### EXERCISE OBJECTIVE:
Would you copy out, exactly as written, each line from the one containing "X217126Y126969I-984J0D01*" to the end of the records below?
RECORDS TO PROCESS section start
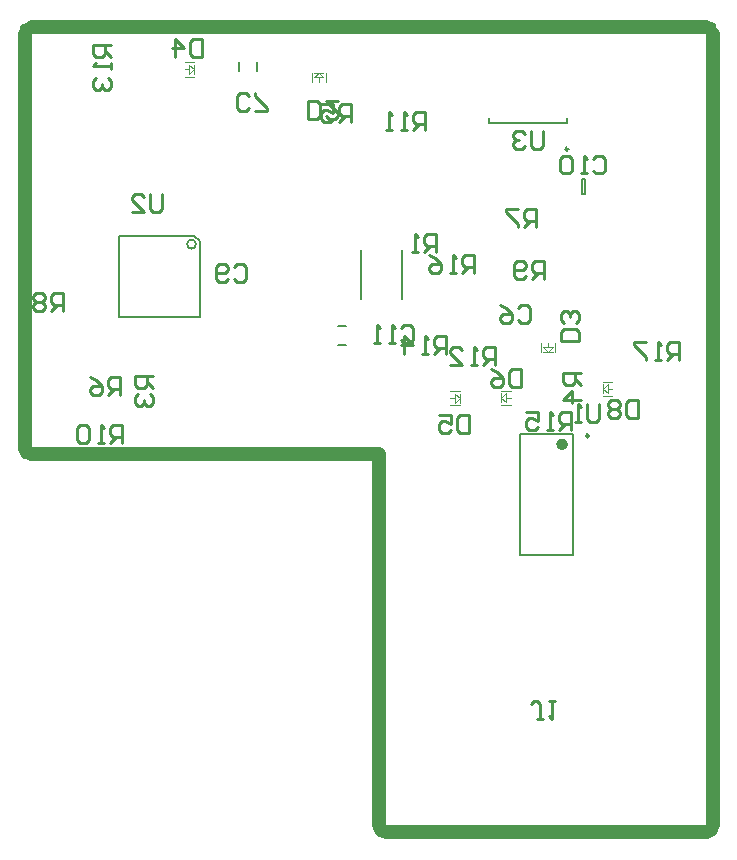
<source format=gbo>
G04*
G04 #@! TF.GenerationSoftware,Altium Limited,CircuitMaker,2.0.3 (51)*
G04*
G04 Layer_Color=13813960*
%FSLAX25Y25*%
%MOIN*%
G70*
G04*
G04 #@! TF.SameCoordinates,F5335DBB-8355-4FF0-A9BA-B13CC3796949*
G04*
G04*
G04 #@! TF.FilePolarity,Positive*
G04*
G01*
G75*
%ADD10C,0.00787*%
%ADD11C,0.00984*%
%ADD12C,0.01000*%
%ADD13C,0.00394*%
%ADD14C,0.04724*%
%ADD93C,0.01968*%
%ADD94C,0.00600*%
D10*
X108563Y251575D02*
Y254331D01*
X114468Y251575D02*
Y254331D01*
X141437Y160236D02*
X144193D01*
X141437Y166535D02*
X144193D01*
X217717Y234252D02*
Y235827D01*
X191732Y234252D02*
Y235827D01*
Y234252D02*
X217717D01*
X149114Y175591D02*
Y191732D01*
X162894Y175591D02*
Y191732D01*
X219685Y90157D02*
Y130315D01*
X201969Y90157D02*
Y130315D01*
X219685D01*
X201969Y90157D02*
X219685D01*
D11*
X218228Y225394D02*
G03*
X218228Y225394I-492J0D01*
G01*
X225098Y129823D02*
G03*
X225098Y129823I-492J0D01*
G01*
D12*
X255037Y154973D02*
Y160971D01*
X252038D01*
X251038Y159972D01*
Y157972D01*
X252038Y156973D01*
X255037D01*
X253038D02*
X251038Y154973D01*
X249039D02*
X247040D01*
X248039D01*
Y160971D01*
X249039Y159972D01*
X244040Y160971D02*
X240042D01*
Y159972D01*
X244040Y155973D01*
Y154973D01*
X186927Y184009D02*
Y190007D01*
X183928D01*
X182928Y189007D01*
Y187008D01*
X183928Y186008D01*
X186927D01*
X184927D02*
X182928Y184009D01*
X180929D02*
X178929D01*
X179929D01*
Y190007D01*
X180929Y189007D01*
X171932Y190007D02*
X173931Y189007D01*
X175930Y187008D01*
Y185009D01*
X174931Y184009D01*
X172931D01*
X171932Y185009D01*
Y186008D01*
X172931Y187008D01*
X175930D01*
X219013Y131745D02*
Y137743D01*
X216014D01*
X215015Y136743D01*
Y134744D01*
X216014Y133744D01*
X219013D01*
X217014D02*
X215015Y131745D01*
X213015D02*
X211016D01*
X212016D01*
Y137743D01*
X213015Y136743D01*
X204018Y137743D02*
X208017D01*
Y134744D01*
X206017Y135744D01*
X205018D01*
X204018Y134744D01*
Y132745D01*
X205018Y131745D01*
X207017D01*
X208017Y132745D01*
X177478Y157040D02*
Y163038D01*
X174479D01*
X173479Y162039D01*
Y160039D01*
X174479Y159040D01*
X177478D01*
X175478D02*
X173479Y157040D01*
X171480D02*
X169481D01*
X170480D01*
Y163038D01*
X171480Y162039D01*
X163482Y157040D02*
Y163038D01*
X166481Y160039D01*
X162483D01*
X65794Y260155D02*
X59796D01*
Y257156D01*
X60796Y256156D01*
X62795D01*
X63795Y257156D01*
Y260155D01*
Y258156D02*
X65794Y256156D01*
Y254157D02*
Y252158D01*
Y253157D01*
X59796D01*
X60796Y254157D01*
Y249159D02*
X59796Y248159D01*
Y246160D01*
X60796Y245160D01*
X61796D01*
X62795Y246160D01*
Y247159D01*
Y246160D01*
X63795Y245160D01*
X64795D01*
X65794Y246160D01*
Y248159D01*
X64795Y249159D01*
X193816Y153595D02*
Y159593D01*
X190817D01*
X189818Y158594D01*
Y156595D01*
X190817Y155595D01*
X193816D01*
X191817D02*
X189818Y153595D01*
X187818D02*
X185819D01*
X186819D01*
Y159593D01*
X187818Y158594D01*
X178821Y153595D02*
X182820D01*
X178821Y157594D01*
Y158594D01*
X179821Y159593D01*
X181820D01*
X182820Y158594D01*
X170474Y231843D02*
Y237842D01*
X167475D01*
X166475Y236842D01*
Y234842D01*
X167475Y233843D01*
X170474D01*
X168475D02*
X166475Y231843D01*
X164476D02*
X162477D01*
X163476D01*
Y237842D01*
X164476Y236842D01*
X159478Y231843D02*
X157478D01*
X158478D01*
Y237842D01*
X159478Y236842D01*
X69309Y127316D02*
Y133314D01*
X66310D01*
X65310Y132314D01*
Y130315D01*
X66310Y129315D01*
X69309D01*
X67309D02*
X65310Y127316D01*
X63310D02*
X61311D01*
X62311D01*
Y133314D01*
X63310Y132314D01*
X58312D02*
X57313Y133314D01*
X55313D01*
X54313Y132314D01*
Y128316D01*
X55313Y127316D01*
X57313D01*
X58312Y128316D01*
Y132314D01*
X210117Y182237D02*
Y188235D01*
X207118D01*
X206118Y187235D01*
Y185236D01*
X207118Y184237D01*
X210117D01*
X208117D02*
X206118Y182237D01*
X204118Y183237D02*
X203119Y182237D01*
X201119D01*
X200120Y183237D01*
Y187235D01*
X201119Y188235D01*
X203119D01*
X204118Y187235D01*
Y186236D01*
X203119Y185236D01*
X200120D01*
X49880Y171410D02*
Y177409D01*
X46881D01*
X45882Y176409D01*
Y174409D01*
X46881Y173410D01*
X49880D01*
X47881D02*
X45882Y171410D01*
X43882Y176409D02*
X42882Y177409D01*
X40883D01*
X39884Y176409D01*
Y175409D01*
X40883Y174409D01*
X39884Y173410D01*
Y172410D01*
X40883Y171410D01*
X42882D01*
X43882Y172410D01*
Y173410D01*
X42882Y174409D01*
X43882Y175409D01*
Y176409D01*
X42882Y174409D02*
X40883D01*
X207361Y199560D02*
Y205558D01*
X204362D01*
X203362Y204558D01*
Y202559D01*
X204362Y201559D01*
X207361D01*
X205361D02*
X203362Y199560D01*
X201362Y205558D02*
X197364D01*
Y204558D01*
X201362Y200560D01*
Y199560D01*
X68778Y143458D02*
Y149456D01*
X65779D01*
X64779Y148456D01*
Y146457D01*
X65779Y145457D01*
X68778D01*
X66779D02*
X64779Y143458D01*
X58781Y149456D02*
X60781Y148456D01*
X62780Y146457D01*
Y144457D01*
X61780Y143458D01*
X59781D01*
X58781Y144457D01*
Y145457D01*
X59781Y146457D01*
X62780D01*
X145700Y234600D02*
Y240598D01*
X142701D01*
X141701Y239598D01*
Y237599D01*
X142701Y236599D01*
X145700D01*
X143701D02*
X141701Y234600D01*
X135703Y240598D02*
X139702D01*
Y237599D01*
X137703Y238599D01*
X136703D01*
X135703Y237599D01*
Y235600D01*
X136703Y234600D01*
X138702D01*
X139702Y235600D01*
X222389Y150766D02*
X216391D01*
Y147767D01*
X217390Y146767D01*
X219390D01*
X220389Y147767D01*
Y150766D01*
Y148767D02*
X222389Y146767D01*
Y141769D02*
X216391D01*
X219390Y144768D01*
Y140769D01*
X79771Y149880D02*
X73773D01*
Y146881D01*
X74772Y145881D01*
X76772D01*
X77771Y146881D01*
Y149880D01*
Y147881D02*
X79771Y145881D01*
X74772Y143882D02*
X73773Y142883D01*
Y140883D01*
X74772Y139883D01*
X75772D01*
X76772Y140883D01*
Y141883D01*
Y140883D01*
X77771Y139883D01*
X78771D01*
X79771Y140883D01*
Y142883D01*
X78771Y143882D01*
X241416Y141877D02*
Y135879D01*
X238417D01*
X237417Y136879D01*
Y140877D01*
X238417Y141877D01*
X241416D01*
X235418Y140877D02*
X234418Y141877D01*
X232419D01*
X231419Y140877D01*
Y139878D01*
X232419Y138878D01*
X231419Y137878D01*
Y136879D01*
X232419Y135879D01*
X234418D01*
X235418Y136879D01*
Y137878D01*
X234418Y138878D01*
X235418Y139878D01*
Y140877D01*
X234418Y138878D02*
X232419D01*
X202439Y152212D02*
Y146214D01*
X199440D01*
X198441Y147213D01*
Y151212D01*
X199440Y152212D01*
X202439D01*
X192443D02*
X194442Y151212D01*
X196441Y149213D01*
Y147213D01*
X195442Y146214D01*
X193442D01*
X192443Y147213D01*
Y148213D01*
X193442Y149213D01*
X196441D01*
X185215Y136660D02*
Y130662D01*
X182216D01*
X181216Y131662D01*
Y135661D01*
X182216Y136660D01*
X185215D01*
X175218D02*
X179217D01*
Y133661D01*
X177217Y134661D01*
X176218D01*
X175218Y133661D01*
Y131662D01*
X176218Y130662D01*
X178217D01*
X179217Y131662D01*
X96140Y262054D02*
Y256056D01*
X93141D01*
X92141Y257056D01*
Y261054D01*
X93141Y262054D01*
X96140D01*
X87143Y256056D02*
Y262054D01*
X90142Y259055D01*
X86143D01*
X221700Y161537D02*
X215702D01*
Y164536D01*
X216702Y165536D01*
X220700D01*
X221700Y164536D01*
Y161537D01*
X220700Y167535D02*
X221700Y168535D01*
Y170534D01*
X220700Y171534D01*
X219701D01*
X218701Y170534D01*
Y169534D01*
Y170534D01*
X217701Y171534D01*
X216702D01*
X215702Y170534D01*
Y168535D01*
X216702Y167535D01*
X131616Y235288D02*
Y241286D01*
X134615D01*
X135615Y240287D01*
Y236288D01*
X134615Y235288D01*
X131616D01*
X141613Y241286D02*
X137614D01*
X141613Y237288D01*
Y236288D01*
X140613Y235288D01*
X138613D01*
X137614Y236288D01*
X209723Y231346D02*
Y226347D01*
X208723Y225347D01*
X206724D01*
X205724Y226347D01*
Y231346D01*
X203725Y230346D02*
X202725Y231346D01*
X200726D01*
X199726Y230346D01*
Y229346D01*
X200726Y228346D01*
X201725D01*
X200726D01*
X199726Y227347D01*
Y226347D01*
X200726Y225347D01*
X202725D01*
X203725Y226347D01*
X82951Y210479D02*
Y205481D01*
X81951Y204481D01*
X79952D01*
X78952Y205481D01*
Y210479D01*
X72954Y204481D02*
X76953D01*
X72954Y208480D01*
Y209480D01*
X73954Y210479D01*
X75953D01*
X76953Y209480D01*
X228400Y140398D02*
Y135400D01*
X227400Y134400D01*
X225401D01*
X224401Y135400D01*
Y140398D01*
X222402Y134400D02*
X220403D01*
X221402D01*
Y140398D01*
X222402Y139398D01*
X174176Y191194D02*
Y197192D01*
X171177D01*
X170177Y196192D01*
Y194193D01*
X171177Y193193D01*
X174176D01*
X172177D02*
X170177Y191194D01*
X168178D02*
X166179D01*
X167178D01*
Y197192D01*
X168178Y196192D01*
X209842Y35584D02*
X207843D01*
X208843D01*
Y40582D01*
X207843Y41582D01*
X206843D01*
X205844Y40582D01*
X211842Y41582D02*
X213841D01*
X212842D01*
Y35584D01*
X211842Y36583D01*
X162342Y165680D02*
X163341Y166680D01*
X165341D01*
X166340Y165680D01*
Y161682D01*
X165341Y160682D01*
X163341D01*
X162342Y161682D01*
X160342Y160682D02*
X158343D01*
X159343D01*
Y166680D01*
X160342Y165680D01*
X155344Y160682D02*
X153345D01*
X154344D01*
Y166680D01*
X155344Y165680D01*
X226381Y222275D02*
X227380Y223275D01*
X229380D01*
X230380Y222275D01*
Y218276D01*
X229380Y217277D01*
X227380D01*
X226381Y218276D01*
X224381Y217277D02*
X222382D01*
X223382D01*
Y223275D01*
X224381Y222275D01*
X219383D02*
X218383Y223275D01*
X216384D01*
X215384Y222275D01*
Y218276D01*
X216384Y217277D01*
X218383D01*
X219383Y218276D01*
Y222275D01*
X106901Y186098D02*
X107901Y187098D01*
X109900D01*
X110900Y186098D01*
Y182100D01*
X109900Y181100D01*
X107901D01*
X106901Y182100D01*
X104902D02*
X103902Y181100D01*
X101903D01*
X100903Y182100D01*
Y186098D01*
X101903Y187098D01*
X103902D01*
X104902Y186098D01*
Y185099D01*
X103902Y184099D01*
X100903D01*
X111697Y239142D02*
X110697Y238143D01*
X108698D01*
X107699Y239142D01*
Y243141D01*
X108698Y244141D01*
X110697D01*
X111697Y243141D01*
X113697Y238143D02*
X117695D01*
Y239142D01*
X113697Y243141D01*
Y244141D01*
X201492Y172472D02*
X202491Y173471D01*
X204491D01*
X205490Y172472D01*
Y168473D01*
X204491Y167473D01*
X202491D01*
X201492Y168473D01*
X195494Y173471D02*
X197493Y172472D01*
X199493Y170472D01*
Y168473D01*
X198493Y167473D01*
X196493D01*
X195494Y168473D01*
Y169473D01*
X196493Y170472D01*
X199493D01*
D13*
X90354Y254331D02*
X93504D01*
X90354Y249606D02*
X93504D01*
Y250394D02*
Y253543D01*
X91929Y250394D02*
X93504Y251969D01*
X90354D02*
X91929D01*
Y250394D02*
Y253543D01*
X93504Y251969D01*
X178937Y144685D02*
X182087D01*
X178937Y139961D02*
X182087D01*
Y140748D02*
Y143898D01*
X180512Y140748D02*
X182087Y142323D01*
X178937D02*
X180512D01*
Y140748D02*
Y143898D01*
X182087Y142323D01*
X213878Y157776D02*
Y160925D01*
X209154Y157776D02*
Y160925D01*
X209941Y157776D02*
X213091D01*
X209941Y159350D02*
X211516Y157776D01*
Y159350D02*
Y160925D01*
X209941Y159350D02*
X213091D01*
X211516Y157776D02*
X213091Y159350D01*
X132677Y247736D02*
Y250886D01*
X137402Y247736D02*
Y250886D01*
X133465D02*
X136614D01*
X135039D02*
X136614Y249311D01*
X135039Y247736D02*
Y249311D01*
X133465D02*
X136614D01*
X133465D02*
X135039Y250886D01*
X229724Y143209D02*
X232874D01*
X229724Y147933D02*
X232874D01*
X229724Y143996D02*
Y147146D01*
Y145571D02*
X231299Y147146D01*
Y145571D02*
X232874D01*
X231299Y143996D02*
Y147146D01*
X229724Y145571D02*
X231299Y143996D01*
X195866Y140157D02*
X199016D01*
X195866Y144882D02*
X199016D01*
X195866Y140945D02*
Y144094D01*
Y142520D02*
X197441Y144094D01*
Y142520D02*
X199016D01*
X197441Y140945D02*
Y144094D01*
X195866Y142520D02*
X197441Y140945D01*
D14*
X266435Y263780D02*
G03*
X264073Y266142I-2362J-0D01*
G01*
X266435Y263780D02*
G03*
X264073Y266142I-2362J-0D01*
G01*
X264075Y-2362D02*
G03*
X266437Y0I0J2362D01*
G01*
X264075Y-2362D02*
G03*
X266437Y0I0J2362D01*
G01*
X39370Y266142D02*
G03*
X37008Y263779I0J-2362D01*
G01*
X39370Y266142D02*
G03*
X37008Y263779I0J-2362D01*
G01*
X155118Y0D02*
G03*
X157480Y-2362I2362J0D01*
G01*
X37008Y125984D02*
G03*
X39370Y123622I2362J0D01*
G01*
X37008Y125984D02*
G03*
X39370Y123622I2362J0D01*
G01*
X155118Y0D02*
G03*
X157480Y-2362I2362J0D01*
G01*
X266435Y263780D02*
X266437Y0D01*
X157480Y-2362D02*
X264075D01*
X155118Y0D02*
Y123622D01*
X39370Y266142D02*
X264073D01*
X37008Y125984D02*
Y263780D01*
X39370Y123622D02*
X155118D01*
D93*
X217126Y126969D02*
G03*
X217126Y126969I-984J0D01*
G01*
D94*
X94117Y193703D02*
G03*
X94117Y193703I-1500J0D01*
G01*
X222925Y210295D02*
X223925D01*
Y215295D01*
X222925D02*
X223925D01*
X222925Y210295D02*
Y215295D01*
X93518Y196403D02*
X95317Y194730D01*
X68317Y196403D02*
X93518D01*
X95317Y169403D02*
Y194730D01*
X68317Y169403D02*
X95317D01*
X68317D02*
Y196403D01*
M02*

</source>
RECORDS TO PROCESS section end
### RESPONSE AREA:
X217126Y126969I-984J0D01*
G01*
D94*
X94117Y193703D02*
G03*
X94117Y193703I-1500J0D01*
G01*
X222925Y210295D02*
X223925D01*
Y215295D01*
X222925D02*
X223925D01*
X222925Y210295D02*
Y215295D01*
X93518Y196403D02*
X95317Y194730D01*
X68317Y196403D02*
X93518D01*
X95317Y169403D02*
Y194730D01*
X68317Y169403D02*
X95317D01*
X68317D02*
Y196403D01*
M02*

</source>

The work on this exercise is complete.